A future-ready FR&D workforce is essential for India’s pharma sector to evolve beyond cost leadership. By investing in integrated learning ecosystems, regulatory alignment, and innovation culture, the industry can position itself as a trusted global source of high-quality, competitive formulation.

 

India must reward translational focus differently to accelerate pharma innovation

Bridging academia and industry: Accelerating innovation in India’s pharma R&D

India’s pharmaceutical sector is globally recognised for manufacturing strength and affordability. To evolve into an innovation powerhouse, we must tighten the bridge between academic research and industry needs—especially the mismatch of pace/speed of development, key responsibility areas (KRAs), key performance indicators (KPIs). Industry scientists work to time-bound deliverables and market continuity, while academic teams pursue longer-horizon, curiosity-driven goals. Their primary responsibility (KRA) remains delivery of skilled manpower to industry and KPIs are often focused on numbers of research publications, PhD supervised, grants etc. Not that these are not relevant indicators but this divergence surely slows translation from lab to market.
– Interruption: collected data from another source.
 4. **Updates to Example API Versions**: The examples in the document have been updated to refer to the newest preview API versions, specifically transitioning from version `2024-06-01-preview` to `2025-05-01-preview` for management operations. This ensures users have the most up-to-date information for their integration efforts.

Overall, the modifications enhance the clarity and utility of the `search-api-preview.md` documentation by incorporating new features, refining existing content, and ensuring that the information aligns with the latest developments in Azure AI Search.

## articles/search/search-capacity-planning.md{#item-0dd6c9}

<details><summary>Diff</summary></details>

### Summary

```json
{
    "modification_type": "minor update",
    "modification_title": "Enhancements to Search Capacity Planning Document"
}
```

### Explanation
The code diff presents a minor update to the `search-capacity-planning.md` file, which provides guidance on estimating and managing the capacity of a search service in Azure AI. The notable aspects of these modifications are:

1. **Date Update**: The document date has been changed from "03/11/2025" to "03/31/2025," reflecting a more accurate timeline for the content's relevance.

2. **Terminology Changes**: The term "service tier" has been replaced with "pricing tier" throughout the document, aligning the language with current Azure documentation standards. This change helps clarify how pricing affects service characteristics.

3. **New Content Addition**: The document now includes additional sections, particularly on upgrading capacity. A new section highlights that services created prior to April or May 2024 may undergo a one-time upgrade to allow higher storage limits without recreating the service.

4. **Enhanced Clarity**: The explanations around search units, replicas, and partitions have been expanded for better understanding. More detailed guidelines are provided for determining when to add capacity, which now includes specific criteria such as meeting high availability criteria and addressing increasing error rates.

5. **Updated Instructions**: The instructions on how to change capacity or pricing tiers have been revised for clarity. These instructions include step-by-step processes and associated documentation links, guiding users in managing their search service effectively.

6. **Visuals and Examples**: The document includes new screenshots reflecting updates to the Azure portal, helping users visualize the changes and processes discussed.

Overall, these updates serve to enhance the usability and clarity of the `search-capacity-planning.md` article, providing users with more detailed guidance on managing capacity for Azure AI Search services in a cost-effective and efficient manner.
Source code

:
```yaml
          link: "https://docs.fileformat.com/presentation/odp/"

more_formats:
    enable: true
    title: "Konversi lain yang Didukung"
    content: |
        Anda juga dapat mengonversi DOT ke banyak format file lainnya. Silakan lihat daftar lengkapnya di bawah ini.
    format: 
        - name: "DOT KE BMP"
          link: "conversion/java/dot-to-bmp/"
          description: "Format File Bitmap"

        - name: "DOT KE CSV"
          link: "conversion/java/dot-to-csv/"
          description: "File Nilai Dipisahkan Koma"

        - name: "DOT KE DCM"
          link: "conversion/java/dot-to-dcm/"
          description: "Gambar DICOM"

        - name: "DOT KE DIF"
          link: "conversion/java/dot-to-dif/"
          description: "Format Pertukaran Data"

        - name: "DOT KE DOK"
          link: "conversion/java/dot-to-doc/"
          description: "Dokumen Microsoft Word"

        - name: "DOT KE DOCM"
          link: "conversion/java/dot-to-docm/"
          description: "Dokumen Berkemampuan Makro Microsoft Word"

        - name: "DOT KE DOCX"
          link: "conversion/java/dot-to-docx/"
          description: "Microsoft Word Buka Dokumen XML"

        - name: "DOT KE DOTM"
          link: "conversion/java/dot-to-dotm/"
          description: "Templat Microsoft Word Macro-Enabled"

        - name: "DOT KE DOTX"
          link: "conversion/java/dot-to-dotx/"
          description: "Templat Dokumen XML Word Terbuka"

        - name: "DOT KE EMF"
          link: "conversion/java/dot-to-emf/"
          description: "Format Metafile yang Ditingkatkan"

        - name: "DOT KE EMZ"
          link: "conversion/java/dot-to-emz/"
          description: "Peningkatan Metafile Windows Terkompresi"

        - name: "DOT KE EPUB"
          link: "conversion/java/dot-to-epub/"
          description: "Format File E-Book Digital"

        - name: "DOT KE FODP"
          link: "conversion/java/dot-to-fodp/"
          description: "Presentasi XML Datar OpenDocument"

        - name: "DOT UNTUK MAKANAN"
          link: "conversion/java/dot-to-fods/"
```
Policy momentum by the government is definitely encouraging: the PRIP scheme funds industry–academia collaborations from ideation to commercialisation and backs CoEs at NIPERs, while the ANRF provides strategic direction for national research; PLI programs further incentivise complex products and biosimilars. Yet impact will depend on rewarding translational focus differently—grant architectures must provide autonomy in fund use with transparent accountability to prevent misuse.

Dr Ajay Khopade, VP – FR&D, Sun Pharma

Following structural reforms can close the gap:  

  1. a) Lab incubators inside universities, organised like Section 8 companies, to build self sustaining funds and nurture startups. 
  2. b) Tech transfer offices with business-development teams fluent in market dynamics and translational value. 
  3. c) Internships not only for students but also for faculty, immersing professors in industrial workflows and regulatory expectations. 
  4. d) Joint KRAs, KPIs for translation or high-impact innovation and shared infrastructure to align timelines across academia/Industry partners. 
  5. e) Challenge complacency in permanent academic posts, linking progression to measurable innovation outcomes critically reviewed by global panels to ensure competitiveness. 
  6. f) Curriculum reform and regulatory science training. India’s digital health backbone (ABHA, eSanjeevani) can enable adaptive trials and real world evidence for formulations. 

These are the levers, I believe, to close skill and translation gaps. If India implements bold structural reforms with autonomy and accountability in academia, industry/venture funds shall pour in capital and partnerships will be sustained. It can move from being the ‘pharmacy of the world’ to the world’s formulation innovation hub.